- Work item -
Leaving out all pictures, return the records word for word.

━━━━━ The data

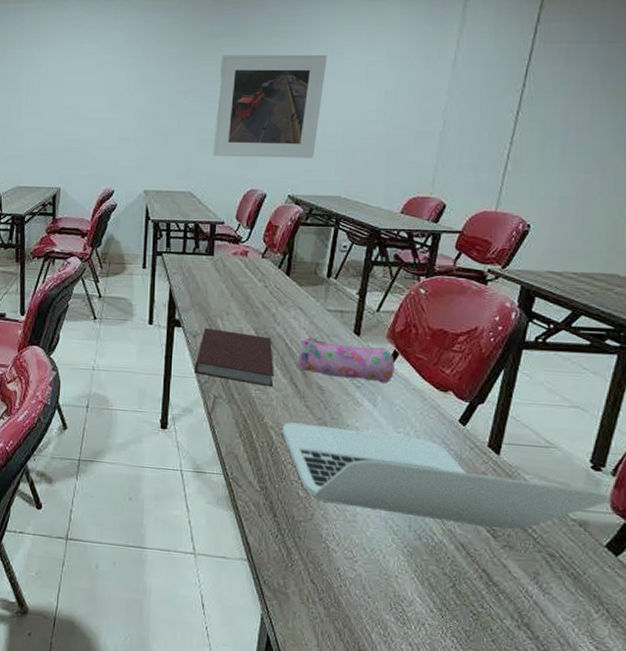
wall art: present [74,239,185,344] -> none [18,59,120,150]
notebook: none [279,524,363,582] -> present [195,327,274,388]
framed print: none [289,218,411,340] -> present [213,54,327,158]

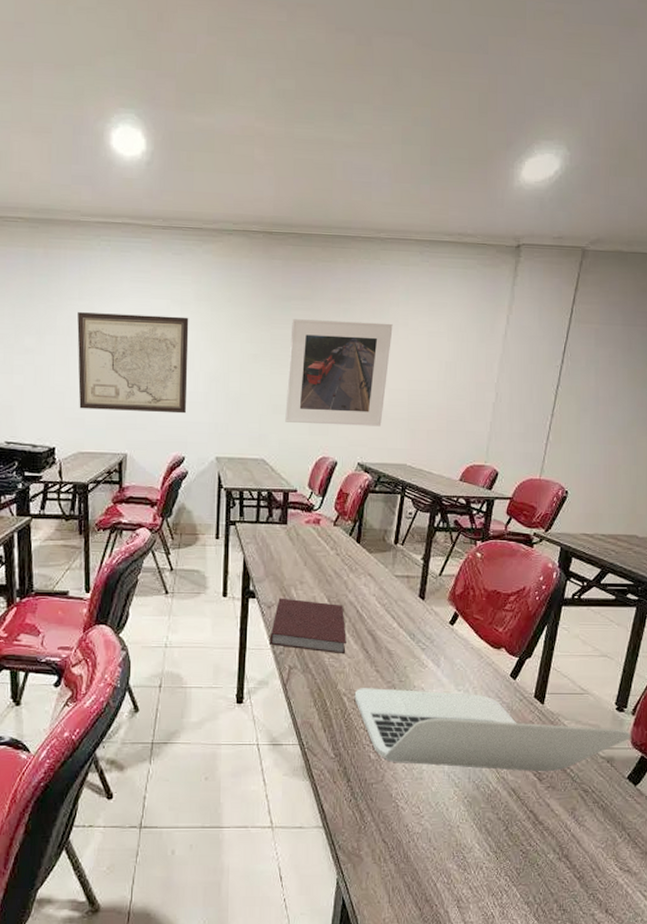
wall art: none [18,59,120,150] -> present [77,312,189,414]
pencil case: present [298,337,395,384] -> none [369,603,455,644]

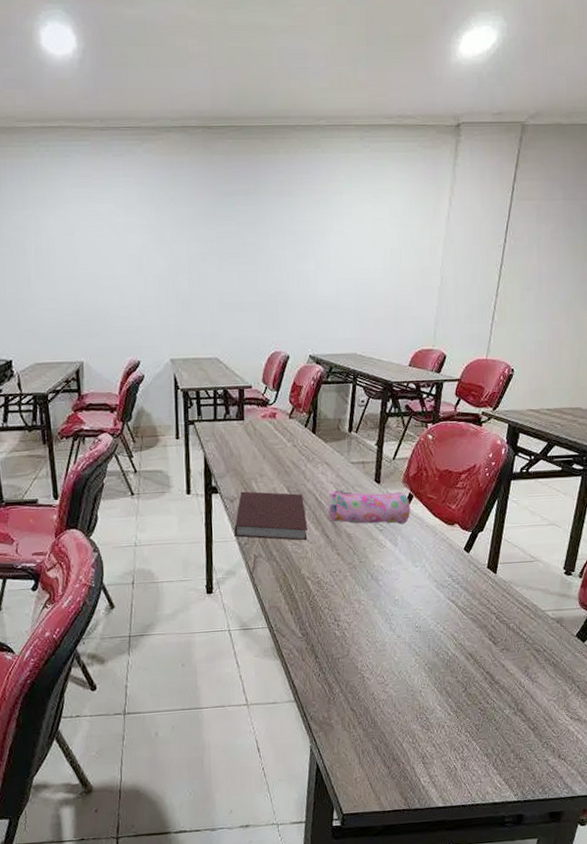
wall art: present [77,312,189,414] -> none [22,220,138,320]
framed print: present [285,319,393,427] -> none [235,213,337,320]
laptop: present [354,688,631,772] -> none [317,568,579,638]
pencil case: none [369,603,455,644] -> present [327,489,410,524]

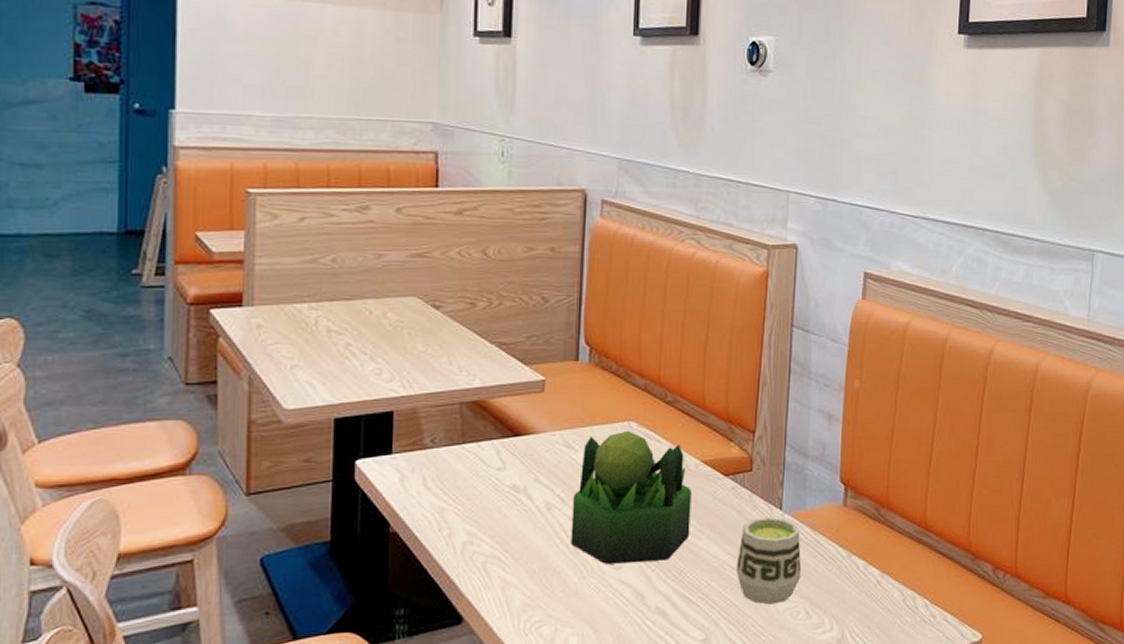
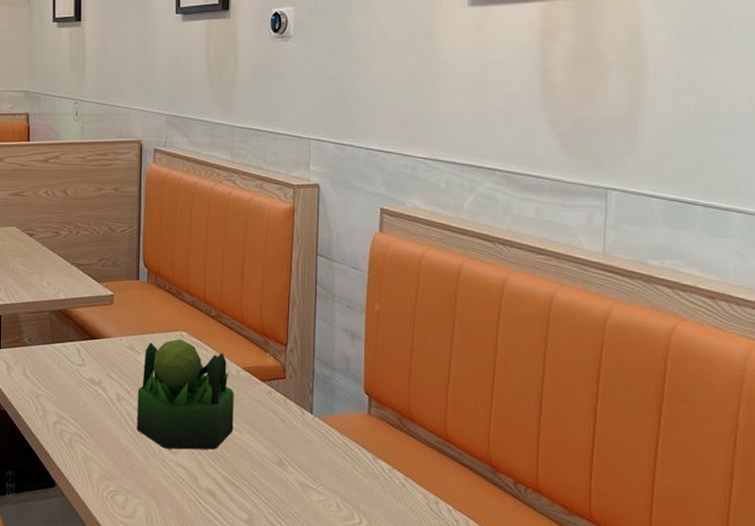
cup: present [735,517,802,605] -> none [273,419,332,496]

━━━━━━━━━━

- Task output -
wall art: present [74,239,185,344] -> none [18,59,120,150]
notebook: none [279,524,363,582] -> present [195,327,274,388]
framed print: none [289,218,411,340] -> present [213,54,327,158]

wall art: none [18,59,120,150] -> present [77,312,189,414]
pencil case: present [298,337,395,384] -> none [369,603,455,644]

wall art: present [77,312,189,414] -> none [22,220,138,320]
framed print: present [285,319,393,427] -> none [235,213,337,320]
laptop: present [354,688,631,772] -> none [317,568,579,638]
pencil case: none [369,603,455,644] -> present [327,489,410,524]

cup: present [735,517,802,605] -> none [273,419,332,496]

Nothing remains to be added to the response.